3. Translate using NumPy vectorized slicing instead of explicit loops.

Output:

import numpy as np

u = u_initial.copy()
courant = c * dt / dx  # CFL number, must be <= 1 for stability

for n in range(nt):
    u[1:] = u[1:] - courant * (u[1:] - u[:-1])
    # u[0] remains fixed (inflow Dirichlet BC)

Best Practices

• Do: Always extract and verify stencil coefficients before translating. A single wrong sign or missing factor of 2 changes the PDE being solved.
• Do: Account for indexing convention differences. Fortran is 1-based and column-major; Python/C is 0-based and row-major. Transpose array layouts when the original code uses column-major access patterns for performance.
• Do: Preserve the time-stepping order. If the original uses leapfrog (3-level), don't silently convert to forward Euler (2-level) -- the stability properties change entirely.
• Do: Validate the CFL number constraint. If the original code had dt <= dx / v_max, the translated code must enforce the same condition.
• Avoid: Blindly converting explicit Fortran loops into Python loops. Use vectorized NumPy operations or symbolic framework operators (Devito Operator, FEniCS solve) for performance.
• Avoid: Ignoring COMMON blocks, module-level state, or IMPLICIT NONE declarations in Fortran.
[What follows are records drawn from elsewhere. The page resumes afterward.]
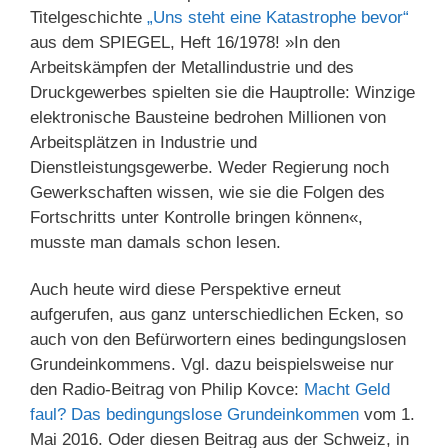
Titelgeschichte
„Uns steht eine Katastrophe bevor“
aus dem SPIEGEL, Heft 16/1978! »In den
Arbeitskämpfen der Metallindustrie und des
Druckgewerbes spielten sie die Hauptrolle: Winzige
elektronische Bausteine bedrohen Millionen von
Arbeitsplätzen in Industrie und
Dienstleistungsgewerbe. Weder Regierung noch
Gewerkschaften wissen, wie sie die Folgen des
Fortschritts unter Kontrolle bringen können«,
musste man damals schon lesen.
Auch heute wird diese Perspektive erneut
aufgerufen, aus ganz unterschiedlichen Ecken, so
auch von den Befürwortern eines bedingungslosen
Grundeinkommens. Vgl. dazu beispielsweise nur
den Radio-Beitrag von Philip Kovce:
Macht Geld
faul? Das bedingungslose Grundeinkommen
vom 1.
Mai 2016. Oder diesen Beitrag aus der Schweiz, in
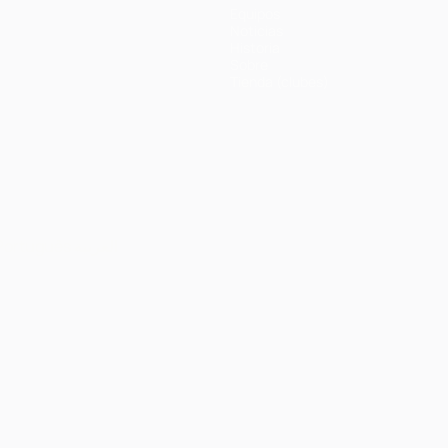
Equipos
Noticias
Historia
Sobre
Tienda (clubes)
Português
العربية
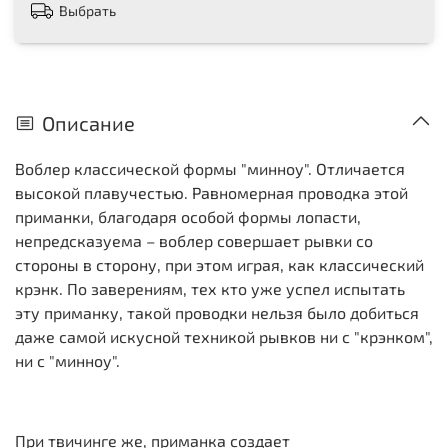
Выбрать
Описание
Воблер классической формы "минноу". Отличается
высокой плавучестью. Равномерная проводка этой
приманки, благодаря особой формы лопасти,
непредсказуема – воблер совершает рывки со
стороны в сторону, при этом играя, как классический
крэнк. По заверениям, тех кто уже успел испытать
эту приманку, такой проводки нельзя было добиться
даже самой искусной техникой рывков ни с "крэнком",
ни с "минноу".
При твичинге же, приманка создает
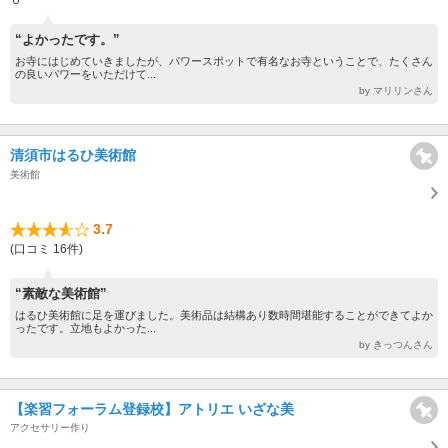
“よかったです。”
お寺にはじめていきましたが、パワースポットで有名なお寺ということで、たくさん
の良いパワーをいただけて...
by マリリンさん
清須市はるひ美術館
美術館
3.7
(口コミ 16件)
“素敵な美術館”
はるひ美術館に足を運びました。美術品は結構あり数時間堪能することができてよか
ったです。立地もよかった...
by きっつんさん
【楽習フォーラム登録校】アトリエ いざな美
アクセサリー作り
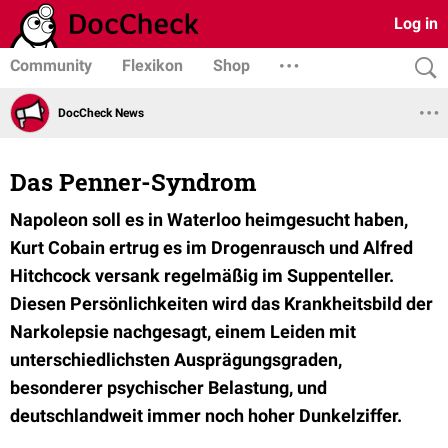
Log in
Community
Flexikon
Shop
DocCheck News
Das Penner-Syndrom
Napoleon soll es in Waterloo heimgesucht haben,
Kurt Cobain ertrug es im Drogenrausch und Alfred
Hitchcock versank regelmäßig im Suppenteller.
Diesen Persönlichkeiten wird das Krankheitsbild der
Narkolepsie nachgesagt, einem Leiden mit
unterschiedlichsten Ausprägungsgraden,
besonderer psychischer Belastung, und
deutschlandweit immer noch hoher Dunkelziffer.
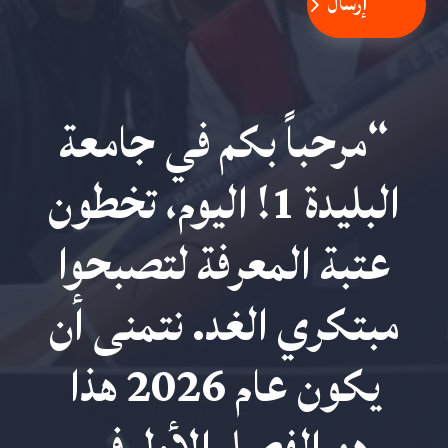
إرسال
“مرحباً بكم في جامعة
البليدة 1! اليوم، تخطون
عتبة المعرفة لتصبحوا
مبتكري الغد. نتمنى أن
يكون عام 2026 هذا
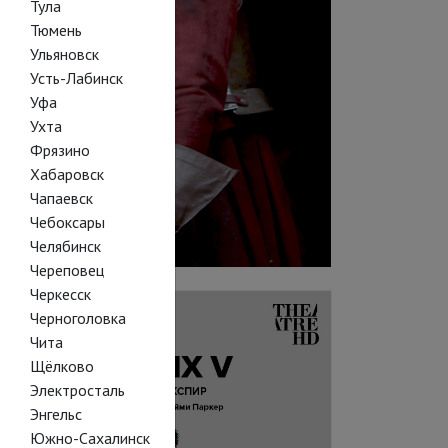
Тула
Тюмень
Ульяновск
Усть-Лабинск
Уфа
Ухта
Фрязино
Хабаровск
Чапаевск
Чебоксары
Челябинск
Череповец
Черкесск
Черноголовка
Чита
Щёлково
Электросталь
Энгельс
Южно-Сахалинск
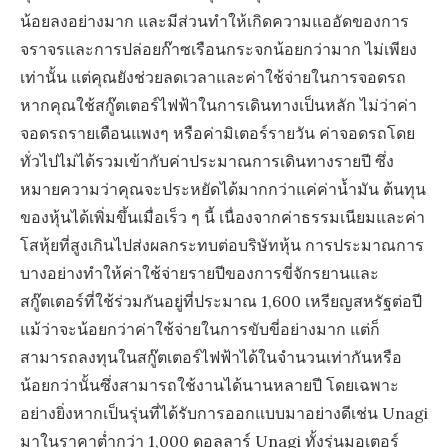
น้อยลงอย่างมาก และมีส่วนทำให้เกิดความแออัดของการ
จราจรและการปล่อยก๊าซเรือนกระจกน้อยกว่ามาก ไม่เพียง
เท่านั้น แต่คุณยังช่วยลดเวลาและค่าใช้จ่ายในการจอดรถ
หากคุณใช้สกู๊ตเตอร์ไฟฟ้าในการเดินทางเป็นหลัก ไม่ว่าค่า
จอดรถรายเดือนแพงๆ หรือค่ามิเตอร์รายวัน ค่าจอดรถโดย
ทั่วไปไม่ได้รวมเข้ากับค่าประมาณการเดินทางรายปี ซึ่ง
หมายความว่าคุณจะประหยัดได้มากกว่าแค่ค่าน้ำมัน ต้นทุน
ของหุ้นได้เพิ่มขึ้นเมื่อเร็ว ๆ นี้ เนื่องจากค่าธรรมเนียมและค่า
โสหุ้ยที่สูงเกินไปส่งผลกระทบต่อบริษัทหุ้น การประมาณการ
บางอย่างทำให้ค่าใช้จ่ายรายปีของการขี่จักรยานและ
สกู๊ตเตอร์ที่ใช้ร่วมกันอยู่ที่ประมาณ 1,600 เหรียญสหรัฐต่อปี
แม้ว่าจะน้อยกว่าค่าใช้จ่ายในการขับขี่อย่างมาก แต่ก็
สามารถลงทุนในสกู๊ตเตอร์ไฟฟ้าได้ในจำนวนเท่ากันหรือ
น้อยกว่านั้นซึ่งสามารถใช้งานได้นานหลายปี โดยเฉพาะ
อย่างยิ่งหากเป็นรุ่นที่ได้รับการออกแบบมาอย่างดีเช่น Unagi
มาในราคาต่ำกว่า 1,000 ดอลลาร์ Unagi ทั้งรุ่นมอเตอร์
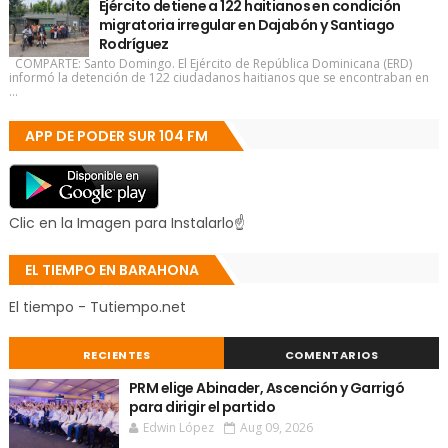
Ejército detiene a 122 haitianos en condición
migratoria irregular en Dajabón y Santiago
Rodríguez
COMPARTE: Santo Domingo. El Ejército de República Dominicana (ERD)
informó la detención de 122 ciudadanos haitianos que se encontraban en
...
APP DE PODER SUR 104 FM
Clic en la Imagen para Instalarlo☝
EL TIEMPO EN BARAHONA
El tiempo - Tutiempo.net
RECIENTES
COMENTARIOS
PRM elige Abinader, Ascención y Garrigó
para dirigir el partido
Edwin López
Aug 09, 2026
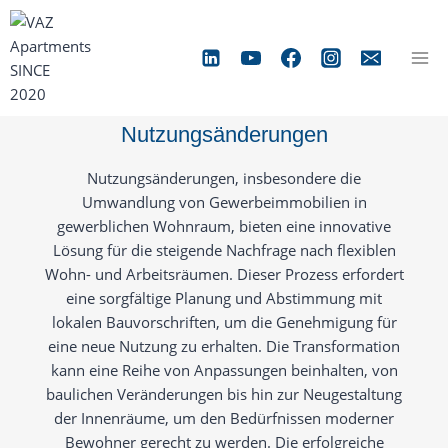
Zum
Inhalt
springen
Nutzungsänderungen
Nutzungsänderungen, insbesondere die
Umwandlung von Gewerbeimmobilien in
gewerblichen Wohnraum, bieten eine innovative
Lösung für die steigende Nachfrage nach flexiblen
Wohn- und Arbeitsräumen. Dieser Prozess erfordert
eine sorgfältige Planung und Abstimmung mit
lokalen Bauvorschriften, um die Genehmigung für
eine neue Nutzung zu erhalten. Die Transformation
kann eine Reihe von Anpassungen beinhalten, von
baulichen Veränderungen bis hin zur Neugestaltung
der Innenräume, um den Bedürfnissen moderner
Bewohner gerecht zu werden. Die erfolgreiche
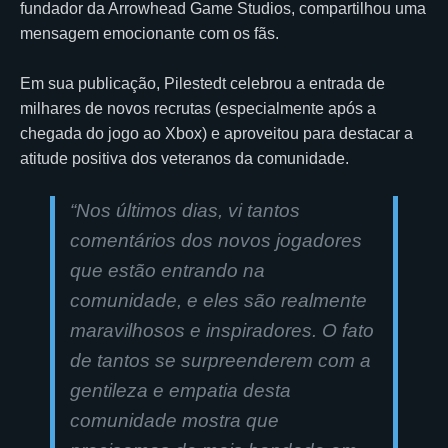
fundador da Arrowhead Game Studios, compartilhou uma
mensagem emocionante com os fãs.
Em sua publicação, Pilestedt celebrou a entrada de
milhares de novos recrutas (especialmente após a
chegada do jogo ao Xbox) e aproveitou para destacar a
atitude positiva dos veteranos da comunidade.
“Nos últimos dias, vi tantos
comentários dos novos jogadores
que estão entrando na
comunidade, e eles são realmente
maravilhosos e inspiradores. O fato
de tantos se surpreenderem com a
gentileza e empatia desta
comunidade mostra que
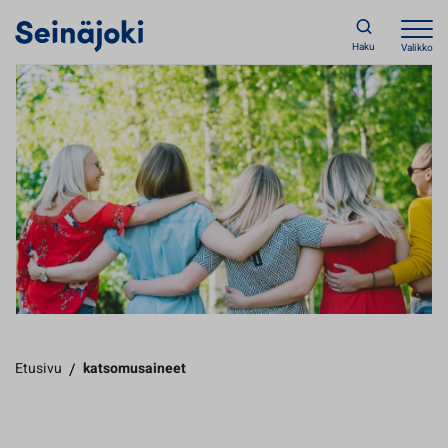
Haku
Valikko
Etusivu
/
katsomusaineet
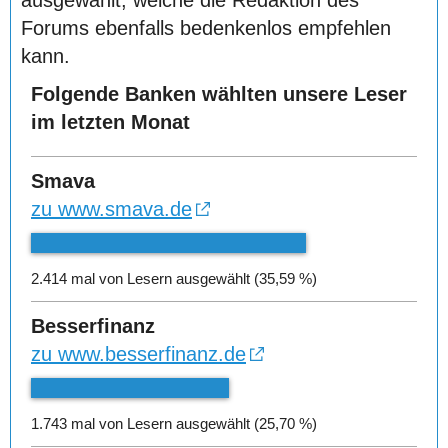
ausgewählt, welche die Redaktion des
Forums ebenfalls bedenkenlos empfehlen
kann.
Folgende Banken wählten unsere Leser
im letzten Monat
Smava
zu www.smava.de
2.414 mal von Lesern ausgewählt (35,59 %)
Besserfinanz
zu www.besserfinanz.de
1.743 mal von Lesern ausgewählt (25,70 %)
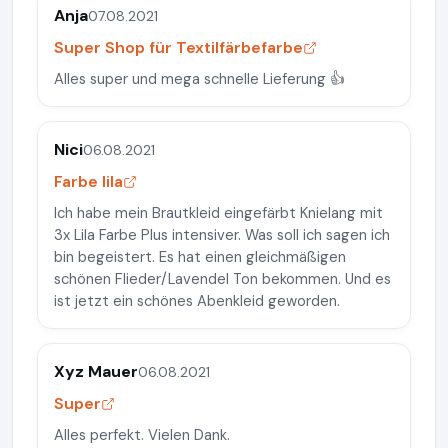
Anja
07.08.2021
Super Shop für Textilfärbefarbe
Alles super und mega schnelle Lieferung 👍
Nici
06.08.2021
Farbe lila
Ich habe mein Brautkleid eingefärbt Knielang mit
3x Lila Farbe Plus intensiver. Was soll ich sagen ich
bin begeistert. Es hat einen gleichmäßigen
schönen Flieder/Lavendel Ton bekommen. Und es
ist jetzt ein schönes Abenkleid geworden.
Xyz Mauer
06.08.2021
Super
Alles perfekt. Vielen Dank.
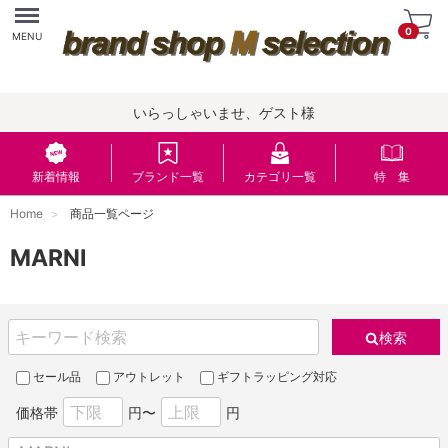
Menu
0
MENU
いらっしゃいませ、ゲスト様
新着情報
ブランド一覧
カテゴリ一覧
特 集
Home
商品一覧ページ
MARNI
検索
セール品
アウトレット
ギフトラッピング対応
価格帯
円〜
円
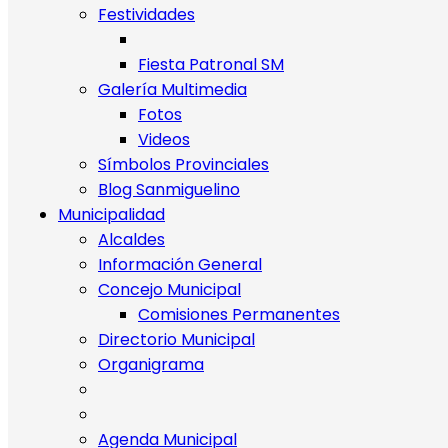
Festividades
Fiesta Patronal SM
Galería Multimedia
Fotos
Videos
Símbolos Provinciales
Blog Sanmiguelino
Municipalidad
Alcaldes
Información General
Concejo Municipal
Comisiones Permanentes
Directorio Municipal
Organigrama
Agenda Municipal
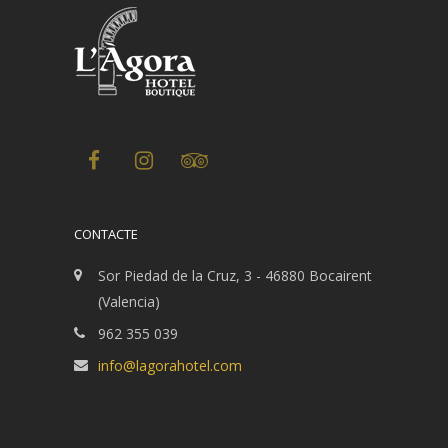
CONTACTE
Sor Piedad de la Cruz, 3 - 46880 Bocairent
(Valencia)
962 355 039
info@lagorahotel.com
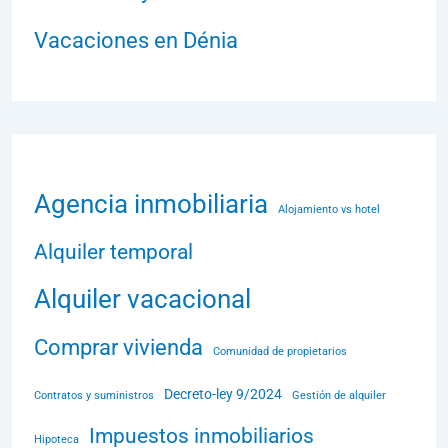
Vacaciones en Dénia
Agencia inmobiliaria
Alojamiento vs hotel
Alquiler temporal
Alquiler vacacional
Comprar vivienda
Comunidad de propietarios
Decreto-ley 9/2024
Contratos y suministros
Gestión de alquiler
Impuestos inmobiliarios
Hipoteca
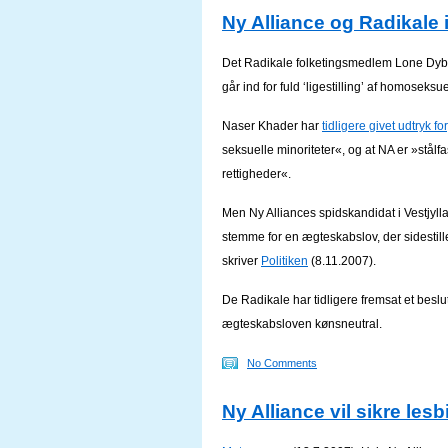
Ny Alliance og Radikale 
Det Radikale folketingsmedlem Lone Dybkjæ
går ind for fuld ‘ligestilling’ af homoseksue
Naser Khader har
tidligere givet udtryk for
seksuelle minoriteter«, og at NA er »stål
rettigheder«.
Men Ny Alliances spidskandidat i Vestjylla
stemme for en ægteskabslov, der sidesti
skriver
Politiken
(8.11.2007).
De Radikale har tidligere fremsat et beslu
ægteskabsloven kønsneutral.
No Comments
Ny Alliance vil sikre les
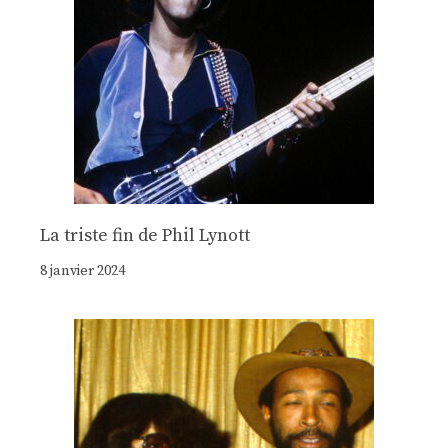
La triste fin de Phil Lynott
8 janvier 2024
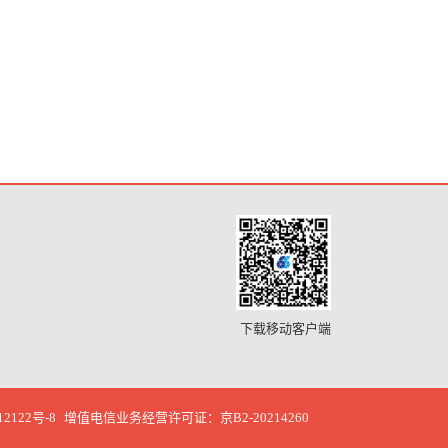
下载移动客户端
12122号-8
增值电信业务经营许可证：京B2-20214260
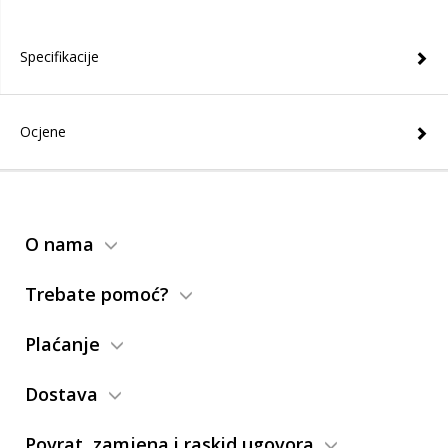
Specifikacije
Ocjene
O nama
Trebate pomoć?
Plaćanje
Dostava
Povrat, zamjena i raskid ugovora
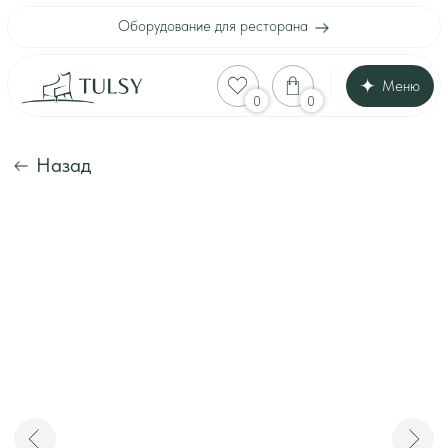
Оборудование для ресторана
Меню
Оборудование для
0
0
Каталог
Акции
Шоу-рум
Назад
Доставка и оплата
Интерьеры клиенто
Отзывы
Контакты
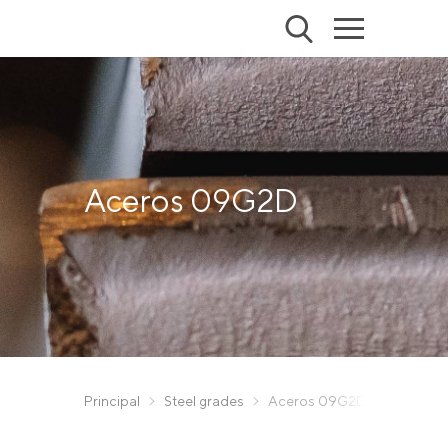
Aceros 09G2D
Principal
Steel grades
Aceros 09G2D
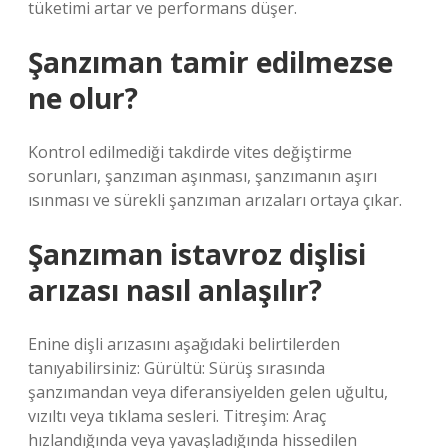
tüketimi artar ve performans düşer.
Şanzıman tamir edilmezse
ne olur?
Kontrol edilmediği takdirde vites değiştirme
sorunları, şanzıman aşınması, şanzımanın aşırı
ısınması ve sürekli şanzıman arızaları ortaya çıkar.
Şanzıman istavroz dişlisi
arızası nasıl anlaşılır?
Enine dişli arızasını aşağıdaki belirtilerden
tanıyabilirsiniz: Gürültü: Sürüş sırasında
şanzımandan veya diferansiyelden gelen uğultu,
vızıltı veya tıklama sesleri. Titreşim: Araç
hızlandığında veya yavaşladığında hissedilen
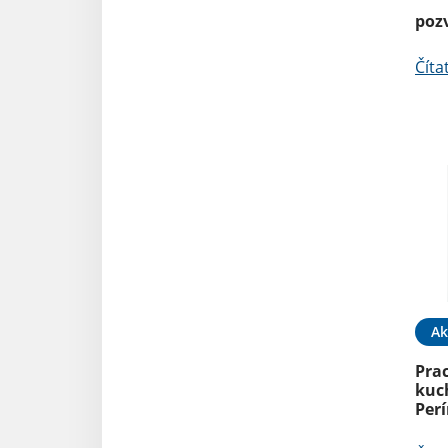
poz
Číta
Ak
Pra
kuch
Per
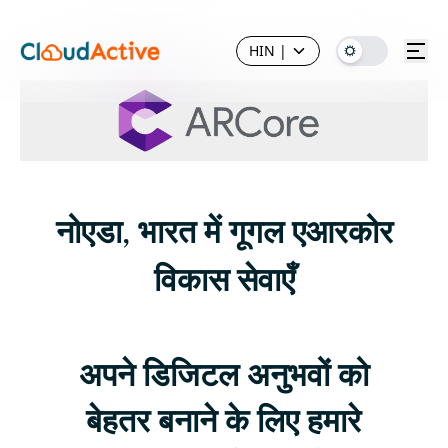
HIN
|
नोएडा, भारत में गूगल एआरकोर
विकास सेवाएँ
अपने डिजिटल अनुभवों को
बेहतर बनाने के लिए हमारे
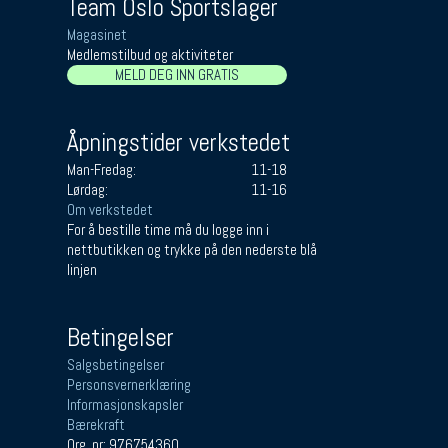
Team Oslo Sportslager
Magasinet
Medlemstilbud og aktiviteter
MELD DEG INN GRATIS
Åpningstider verkstedet
Man-Fredag:
11-18
Lørdag:
11-16
Om verkstedet
For å bestille time må du logge inn i
nettbutikken og trykke på den nederste blå
linjen
Betingelser
Salgsbetingelser
Personsvernerklæring
Informasjonskapsler
Bærekraft
Org. nr: 976754360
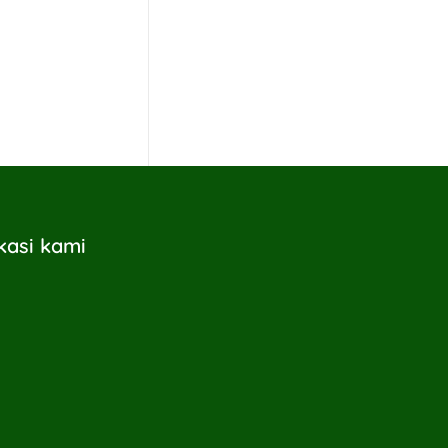
kasi kami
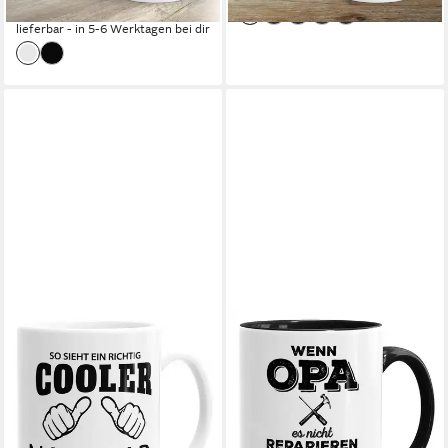
11,90 €
lieferbar - in 5-6 Werktagen bei dir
These define variable types and sharing patterns that affect correctness.
• Avoid: Assuming boundary conditions are "just zeros." Analyze all code paths that modify boundary array elements, including absorbing boundary layers (PML/sponge) which require additional auxiliary fields.

Error Handling

• Stencil extraction ambiguity: When array indexing uses computed offsets (e.g., u(idx(i)+1, j)) rather than literal constants, trace the index computation to resolve the actual offsets. If unresolvable, flag to the user and ask for clarification.
• Mixed precision issues: Fortran's REAL*4 vs REAL*8 affects numerical stability. Default to float64 in Python and note where the original used single precision.
• Missing boundary code: If the legacy code relies on array initialization to zero for boundary conditions (common in Fortran), make this explicit in the translation with a comment.
• Framework API mismatches: If the target framework lacks a direct equivalent (e.g., Devito doesn't support a specific boundary type natively), implement it as a manual NumPy operation applied between operator calls, and document the workaround.
• Convergence differences: Iterative solvers (Jacobi, Gauss-Seidel) may converge at different rates due to floating-point ordering differences. Validate against the original's output, not just against the analytical solution.

Limitations

• This approach works best for structured-grid finite-difference codes. Unstructured mesh codes (finite element, finite volume on irregular grids) require different analysis techniques.
• Legacy codes with heavy preprocessor macros (C #ifdef forests, Fortran cpp directives) need macro expansion before stencil extraction is reliable.
• Codes that interleave I/O, MPI communication, and computation in the same loop nest require separating concerns before translation; the stencil extraction assumes clean computational kernels.
• Implicit solvers (solving linear systems at each timestep) are harder to translate than explicit time-stepping codes, since the solver choice affects the API mapping significantly.
• Performance equivalence is not guaranteed. The translated code may be slower or faster depending on framework overhead, JIT compilation, and memory layout differences.

Reference

Hou, Y. & Yang, Z. (2026). AI Agent for Reverse-Engineering Legacy Finite-Difference Code and Translating to Devito. arXiv:2601.18381v1. Key takeaway: the three-level static analysis (function/module/codebase) combined with knowledge-graph-organized retrieval and four-dimensional validation produces reliable translations where single-pass LLM translation fails.